Abstract
The field of academia is frequently associated with traditional norms that aim to regulate scholarly activity, especially research. The social web, as another field, is often viewed as challenging long-established conventions with novel knowledge production practices. Hence, the two fields seem to oppose rather than complement each other. Using a Bourdieuian lens, this research examines research participants’ accounts of their approaches to practice on the social web in relation to academia. The paper reports on the habitus dissonance between the two fields, before discussing the effects of the two fields’ competing doxas on individuals’ habitus.
Notes
1. Joint Information System Committee.
2. For the purpose of this research, the term open access is used for true gold open access publishing; that is, toll-free academic journals for both the authors and the readership.

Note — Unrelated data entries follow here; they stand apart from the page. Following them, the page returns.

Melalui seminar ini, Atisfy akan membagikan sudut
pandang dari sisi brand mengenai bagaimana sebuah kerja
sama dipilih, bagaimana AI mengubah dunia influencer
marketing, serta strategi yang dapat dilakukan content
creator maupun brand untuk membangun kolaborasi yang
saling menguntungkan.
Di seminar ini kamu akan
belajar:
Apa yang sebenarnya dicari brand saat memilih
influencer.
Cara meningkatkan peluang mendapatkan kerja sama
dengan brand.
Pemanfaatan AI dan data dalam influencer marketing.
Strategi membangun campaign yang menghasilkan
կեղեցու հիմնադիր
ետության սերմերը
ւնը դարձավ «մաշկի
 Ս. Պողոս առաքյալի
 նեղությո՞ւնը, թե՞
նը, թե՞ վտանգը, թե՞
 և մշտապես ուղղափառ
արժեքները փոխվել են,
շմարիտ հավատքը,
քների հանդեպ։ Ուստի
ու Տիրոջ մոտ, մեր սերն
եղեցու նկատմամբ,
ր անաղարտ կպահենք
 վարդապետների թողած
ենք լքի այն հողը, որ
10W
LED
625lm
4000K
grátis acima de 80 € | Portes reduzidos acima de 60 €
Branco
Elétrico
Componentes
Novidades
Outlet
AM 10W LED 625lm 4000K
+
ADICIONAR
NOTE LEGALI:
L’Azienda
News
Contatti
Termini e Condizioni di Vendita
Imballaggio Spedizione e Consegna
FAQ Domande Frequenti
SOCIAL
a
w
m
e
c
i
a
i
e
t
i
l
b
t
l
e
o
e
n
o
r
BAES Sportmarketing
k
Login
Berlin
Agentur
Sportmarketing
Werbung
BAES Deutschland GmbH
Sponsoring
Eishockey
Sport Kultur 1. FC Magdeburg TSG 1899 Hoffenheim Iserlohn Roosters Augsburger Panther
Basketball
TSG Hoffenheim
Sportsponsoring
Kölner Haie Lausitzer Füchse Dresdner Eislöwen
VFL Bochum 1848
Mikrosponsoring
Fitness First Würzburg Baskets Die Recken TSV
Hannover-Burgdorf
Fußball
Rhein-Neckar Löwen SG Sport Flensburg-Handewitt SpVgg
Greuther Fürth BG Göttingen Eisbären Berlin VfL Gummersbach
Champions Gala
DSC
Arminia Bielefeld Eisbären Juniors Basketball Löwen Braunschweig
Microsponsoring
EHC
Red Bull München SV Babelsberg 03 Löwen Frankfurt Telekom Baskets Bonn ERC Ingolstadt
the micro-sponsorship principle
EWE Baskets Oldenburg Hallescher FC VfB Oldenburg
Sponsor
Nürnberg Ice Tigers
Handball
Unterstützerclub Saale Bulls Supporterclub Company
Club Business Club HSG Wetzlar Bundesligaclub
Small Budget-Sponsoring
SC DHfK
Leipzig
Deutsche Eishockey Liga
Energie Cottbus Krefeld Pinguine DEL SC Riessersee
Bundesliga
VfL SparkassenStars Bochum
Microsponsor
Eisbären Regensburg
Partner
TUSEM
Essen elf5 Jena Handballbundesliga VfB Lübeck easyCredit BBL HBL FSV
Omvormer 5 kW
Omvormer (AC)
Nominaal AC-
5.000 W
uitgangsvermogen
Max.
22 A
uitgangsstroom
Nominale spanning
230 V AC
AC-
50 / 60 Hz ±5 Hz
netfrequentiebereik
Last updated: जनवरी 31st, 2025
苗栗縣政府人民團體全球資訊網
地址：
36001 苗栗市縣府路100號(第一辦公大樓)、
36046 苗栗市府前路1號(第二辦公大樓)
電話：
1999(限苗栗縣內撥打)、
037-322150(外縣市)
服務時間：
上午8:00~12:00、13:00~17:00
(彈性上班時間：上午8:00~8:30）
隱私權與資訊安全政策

3. As a response to institutions’ strategies to ensure academics published in high-rank journals, the Minister for Universities and Science in the United Kingdom, David Willetts, came to reassure researchers and institutions that they should not feel obliged to follow and favour the trend of prestigious journals: ‘The instructions to assessment panels are that they must judge on the basis of quality, quality, quality – not location, location, location. So individual researchers can submit pieces of work that have appeared outside the conventional hierarchy of journals, and I am assured by the people running the REF that they will not be penalised for this’ (Willetts Citation2011; emphasis added).